*** Opening of Materials provided ***
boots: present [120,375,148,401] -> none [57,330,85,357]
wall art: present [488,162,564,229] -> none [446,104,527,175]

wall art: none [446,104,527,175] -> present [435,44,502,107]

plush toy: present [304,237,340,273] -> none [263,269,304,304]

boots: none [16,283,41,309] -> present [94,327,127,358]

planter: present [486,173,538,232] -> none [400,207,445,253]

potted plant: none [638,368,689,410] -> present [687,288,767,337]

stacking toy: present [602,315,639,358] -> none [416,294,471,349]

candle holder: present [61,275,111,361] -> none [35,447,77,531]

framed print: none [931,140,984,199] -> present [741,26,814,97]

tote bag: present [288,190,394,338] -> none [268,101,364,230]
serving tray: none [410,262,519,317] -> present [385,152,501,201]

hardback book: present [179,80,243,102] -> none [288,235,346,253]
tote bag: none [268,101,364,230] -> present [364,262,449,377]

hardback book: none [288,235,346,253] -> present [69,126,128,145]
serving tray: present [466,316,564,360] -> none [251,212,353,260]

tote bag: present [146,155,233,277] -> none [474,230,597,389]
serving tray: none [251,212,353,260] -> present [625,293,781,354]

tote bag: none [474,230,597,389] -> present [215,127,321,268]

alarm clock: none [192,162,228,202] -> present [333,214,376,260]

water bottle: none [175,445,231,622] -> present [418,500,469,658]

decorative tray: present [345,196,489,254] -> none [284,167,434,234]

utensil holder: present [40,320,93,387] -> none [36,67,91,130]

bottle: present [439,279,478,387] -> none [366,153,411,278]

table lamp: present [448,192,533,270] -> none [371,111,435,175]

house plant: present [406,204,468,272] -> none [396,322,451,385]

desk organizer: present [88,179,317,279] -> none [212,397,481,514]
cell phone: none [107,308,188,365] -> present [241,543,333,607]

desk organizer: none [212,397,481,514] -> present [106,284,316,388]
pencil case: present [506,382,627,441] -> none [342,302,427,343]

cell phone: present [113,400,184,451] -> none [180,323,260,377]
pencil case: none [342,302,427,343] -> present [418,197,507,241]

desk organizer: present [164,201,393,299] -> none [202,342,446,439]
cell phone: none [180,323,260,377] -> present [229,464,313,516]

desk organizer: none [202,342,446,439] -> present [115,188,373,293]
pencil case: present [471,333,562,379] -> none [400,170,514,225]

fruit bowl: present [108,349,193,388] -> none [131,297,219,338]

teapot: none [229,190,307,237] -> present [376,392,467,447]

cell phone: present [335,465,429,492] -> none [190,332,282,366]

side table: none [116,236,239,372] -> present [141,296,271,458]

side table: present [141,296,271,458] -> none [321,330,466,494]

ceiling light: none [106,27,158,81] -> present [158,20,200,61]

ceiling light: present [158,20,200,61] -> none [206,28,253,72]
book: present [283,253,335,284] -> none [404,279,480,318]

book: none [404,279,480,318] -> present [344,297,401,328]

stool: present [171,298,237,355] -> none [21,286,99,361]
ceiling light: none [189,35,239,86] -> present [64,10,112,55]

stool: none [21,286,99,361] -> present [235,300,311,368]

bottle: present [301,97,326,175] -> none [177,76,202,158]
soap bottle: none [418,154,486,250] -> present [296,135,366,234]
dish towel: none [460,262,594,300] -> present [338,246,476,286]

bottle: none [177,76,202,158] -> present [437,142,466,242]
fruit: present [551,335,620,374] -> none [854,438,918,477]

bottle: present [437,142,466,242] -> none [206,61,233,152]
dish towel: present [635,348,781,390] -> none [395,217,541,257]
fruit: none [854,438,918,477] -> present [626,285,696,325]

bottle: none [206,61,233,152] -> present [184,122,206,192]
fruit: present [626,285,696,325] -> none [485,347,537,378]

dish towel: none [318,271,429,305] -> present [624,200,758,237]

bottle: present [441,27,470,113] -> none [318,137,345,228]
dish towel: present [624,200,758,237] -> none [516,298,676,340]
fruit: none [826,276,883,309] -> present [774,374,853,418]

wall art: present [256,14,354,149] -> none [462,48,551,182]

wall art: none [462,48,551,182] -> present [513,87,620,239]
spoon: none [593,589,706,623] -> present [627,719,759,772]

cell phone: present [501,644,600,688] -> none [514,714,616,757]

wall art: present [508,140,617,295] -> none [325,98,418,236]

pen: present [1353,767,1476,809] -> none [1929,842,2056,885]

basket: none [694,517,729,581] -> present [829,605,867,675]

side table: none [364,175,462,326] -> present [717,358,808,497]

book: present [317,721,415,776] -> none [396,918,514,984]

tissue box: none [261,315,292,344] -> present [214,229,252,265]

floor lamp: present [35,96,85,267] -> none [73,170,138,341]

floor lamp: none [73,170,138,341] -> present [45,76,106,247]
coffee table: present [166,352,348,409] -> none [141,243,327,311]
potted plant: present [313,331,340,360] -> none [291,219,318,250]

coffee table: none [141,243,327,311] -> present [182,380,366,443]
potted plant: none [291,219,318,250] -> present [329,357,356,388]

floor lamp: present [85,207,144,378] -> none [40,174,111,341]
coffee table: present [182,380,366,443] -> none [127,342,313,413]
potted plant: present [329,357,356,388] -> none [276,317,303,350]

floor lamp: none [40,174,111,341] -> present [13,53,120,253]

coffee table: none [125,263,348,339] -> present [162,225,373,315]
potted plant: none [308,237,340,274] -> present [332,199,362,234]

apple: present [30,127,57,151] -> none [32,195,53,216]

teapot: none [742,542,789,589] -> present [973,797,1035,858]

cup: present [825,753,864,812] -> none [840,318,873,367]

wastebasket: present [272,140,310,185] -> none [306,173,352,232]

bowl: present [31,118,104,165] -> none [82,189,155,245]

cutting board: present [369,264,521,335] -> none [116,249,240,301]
*** Close of Materials provided ***
The full listing above should be transcribed exactly.

→ Result for this exercise
boots: present [120,375,148,401] -> none [57,330,85,357]
wall art: present [488,162,564,229] -> none [446,104,527,175]

wall art: none [446,104,527,175] -> present [435,44,502,107]

plush toy: present [304,237,340,273] -> none [263,269,304,304]

boots: none [16,283,41,309] -> present [94,327,127,358]

planter: present [486,173,538,232] -> none [400,207,445,253]

potted plant: none [638,368,689,410] -> present [687,288,767,337]

stacking toy: present [602,315,639,358] -> none [416,294,471,349]

candle holder: present [61,275,111,361] -> none [35,447,77,531]

framed print: none [931,140,984,199] -> present [741,26,814,97]

tote bag: present [288,190,394,338] -> none [268,101,364,230]
serving tray: none [410,262,519,317] -> present [385,152,501,201]

hardback book: present [179,80,243,102] -> none [288,235,346,253]
tote bag: none [268,101,364,230] -> present [364,262,449,377]

hardback book: none [288,235,346,253] -> present [69,126,128,145]
serving tray: present [466,316,564,360] -> none [251,212,353,260]

tote bag: present [146,155,233,277] -> none [474,230,597,389]
serving tray: none [251,212,353,260] -> present [625,293,781,354]

tote bag: none [474,230,597,389] -> present [215,127,321,268]

alarm clock: none [192,162,228,202] -> present [333,214,376,260]

water bottle: none [175,445,231,622] -> present [418,500,469,658]

decorative tray: present [345,196,489,254] -> none [284,167,434,234]

utensil holder: present [40,320,93,387] -> none [36,67,91,130]

bottle: present [439,279,478,387] -> none [366,153,411,278]

table lamp: present [448,192,533,270] -> none [371,111,435,175]

house plant: present [406,204,468,272] -> none [396,322,451,385]

desk organizer: present [88,179,317,279] -> none [212,397,481,514]
cell phone: none [107,308,188,365] -> present [241,543,333,607]

desk organizer: none [212,397,481,514] -> present [106,284,316,388]
pencil case: present [506,382,627,441] -> none [342,302,427,343]

cell phone: present [113,400,184,451] -> none [180,323,260,377]
pencil case: none [342,302,427,343] -> present [418,197,507,241]

desk organizer: present [164,201,393,299] -> none [202,342,446,439]
cell phone: none [180,323,260,377] -> present [229,464,313,516]

desk organizer: none [202,342,446,439] -> present [115,188,373,293]
pencil case: present [471,333,562,379] -> none [400,170,514,225]

fruit bowl: present [108,349,193,388] -> none [131,297,219,338]

teapot: none [229,190,307,237] -> present [376,392,467,447]

cell phone: present [335,465,429,492] -> none [190,332,282,366]

side table: none [116,236,239,372] -> present [141,296,271,458]

side table: present [141,296,271,458] -> none [321,330,466,494]

ceiling light: none [106,27,158,81] -> present [158,20,200,61]

ceiling light: present [158,20,200,61] -> none [206,28,253,72]
book: present [283,253,335,284] -> none [404,279,480,318]

book: none [404,279,480,318] -> present [344,297,401,328]

stool: present [171,298,237,355] -> none [21,286,99,361]
ceiling light: none [189,35,239,86] -> present [64,10,112,55]

stool: none [21,286,99,361] -> present [235,300,311,368]

bottle: present [301,97,326,175] -> none [177,76,202,158]
soap bottle: none [418,154,486,250] -> present [296,135,366,234]
dish towel: none [460,262,594,300] -> present [338,246,476,286]

bottle: none [177,76,202,158] -> present [437,142,466,242]
fruit: present [551,335,620,374] -> none [854,438,918,477]

bottle: present [437,142,466,242] -> none [206,61,233,152]
dish towel: present [635,348,781,390] -> none [395,217,541,257]
fruit: none [854,438,918,477] -> present [626,285,696,325]

bottle: none [206,61,233,152] -> present [184,122,206,192]
fruit: present [626,285,696,325] -> none [485,347,537,378]

dish towel: none [318,271,429,305] -> present [624,200,758,237]

bottle: present [441,27,470,113] -> none [318,137,345,228]
dish towel: present [624,200,758,237] -> none [516,298,676,340]
fruit: none [826,276,883,309] -> present [774,374,853,418]

wall art: present [256,14,354,149] -> none [462,48,551,182]

wall art: none [462,48,551,182] -> present [513,87,620,239]
spoon: none [593,589,706,623] -> present [627,719,759,772]

cell phone: present [501,644,600,688] -> none [514,714,616,757]

wall art: present [508,140,617,295] -> none [325,98,418,236]

pen: present [1353,767,1476,809] -> none [1929,842,2056,885]

basket: none [694,517,729,581] -> present [829,605,867,675]

side table: none [364,175,462,326] -> present [717,358,808,497]

book: present [317,721,415,776] -> none [396,918,514,984]

tissue box: none [261,315,292,344] -> present [214,229,252,265]

floor lamp: present [35,96,85,267] -> none [73,170,138,341]

floor lamp: none [73,170,138,341] -> present [45,76,106,247]
coffee table: present [166,352,348,409] -> none [141,243,327,311]
potted plant: present [313,331,340,360] -> none [291,219,318,250]

coffee table: none [141,243,327,311] -> present [182,380,366,443]
potted plant: none [291,219,318,250] -> present [329,357,356,388]

floor lamp: present [85,207,144,378] -> none [40,174,111,341]
coffee table: present [182,380,366,443] -> none [127,342,313,413]
potted plant: present [329,357,356,388] -> none [276,317,303,350]

floor lamp: none [40,174,111,341] -> present [13,53,120,253]

coffee table: none [125,263,348,339] -> present [162,225,373,315]
potted plant: none [308,237,340,274] -> present [332,199,362,234]

apple: present [30,127,57,151] -> none [32,195,53,216]

teapot: none [742,542,789,589] -> present [973,797,1035,858]

cup: present [825,753,864,812] -> none [840,318,873,367]

wastebasket: present [272,140,310,185] -> none [306,173,352,232]

bowl: present [31,118,104,165] -> none [82,189,155,245]

cutting board: present [369,264,521,335] -> none [116,249,240,301]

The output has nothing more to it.